Während meiner Yogalehrerinnen-Ausbildung habe ich mich zum ersten Mal mit dem Yoga Sutra, diesem ein paar tausend Jahre alten Standardwerk des ursprünglichen Yoga beschäftigt. Und gleich mal Patanjalis Antwort auf die Frage, wozu man Yoga machen und auf die Erleuchtung hinarbeiten soll, gar nicht verstanden. Seine Antwort ist simpel; sie heißt: „Avidyasmita-raga-dvesabhinivesah klesa“
In ausführlicher Übersetzung: „Mangelndes Wahrnehmungsvermögen der Wirklichkeit, das ICH-Gefühl (getrennt von allem und allen anderen), Zu- und Abneigungen gegenüber Dingen und der starke Wunsch nach Leben sind die großen Ursachen aller Leiden im Leben.“
Das Leben hier auf diesem Planeten ist ein leidvolles. Diese Erkenntnis ist die Voraussetzung und die Motivation für Yoga. Um die Erfahrung von 20 Lebensjahren und auch an yogischer Praxis reicher als damals , kann ich nun diese Gründe für alles Leid im Menschenleben verstehen. Ich kann auch der Argumentation im großartigen Kommentar folgen.

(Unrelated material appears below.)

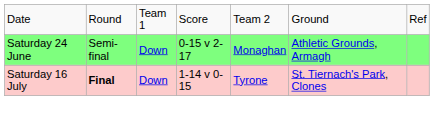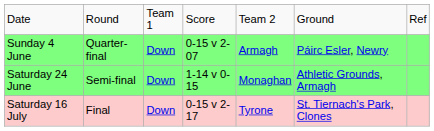+ row: Sunday 4 June | Quarter-final | Down | 0-15 v 2-07 | Armagh | Páirc Esler, Newry
Saturday 24 June | column 4: 0-15 v 2-17 -> 1-14 v 0-15
Saturday 16 July | column 2: bold -> normal
Saturday 16 July | column 4: 1-14 v 0-15 -> 0-15 v 2-17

DOCH: ich habe dieses Mal ein derart schönes Leben hier auf Erden, dass es mir trotzdem schwer fällt, regelmäßig zu meditieren. Oft verwende ich die Zeit für irgendwelche – letztlich – belanglosen Tätigkeiten. Wahrscheinlich will ich gar nicht so schnell die wirkliche Wirklichkeit erkennen…
Patanjali braucht also Unterstützung – und er findet sie im Bardo Thödöl. Hier geht es ums Sterben und die Zwischenwelt, das sogenannte Bardo, ehe sich eine Seele wieder ans Inkarnieren macht. Der Grundgedanke ist der, dass im Augenblick des Todes das „Klare Licht“ hell dämmert und ein Mensch, der fähig ist, dieses Klare Licht zu erkennen UND sich selbst als dieses Klare Licht zu erkennen, augenblicklich befreit wird aus dem Kreis der Wiedergeburten. Das gelingt aber nur wenigen Menschen. Die meisten müssen wiedergeboren werden. Der Weg dorthin ist laut diesem „Reiseführer“ alles andere als ein Spaziergang. Und danach – ein weiteres Leben in einer der 6 Welten, fast alle voller Leid.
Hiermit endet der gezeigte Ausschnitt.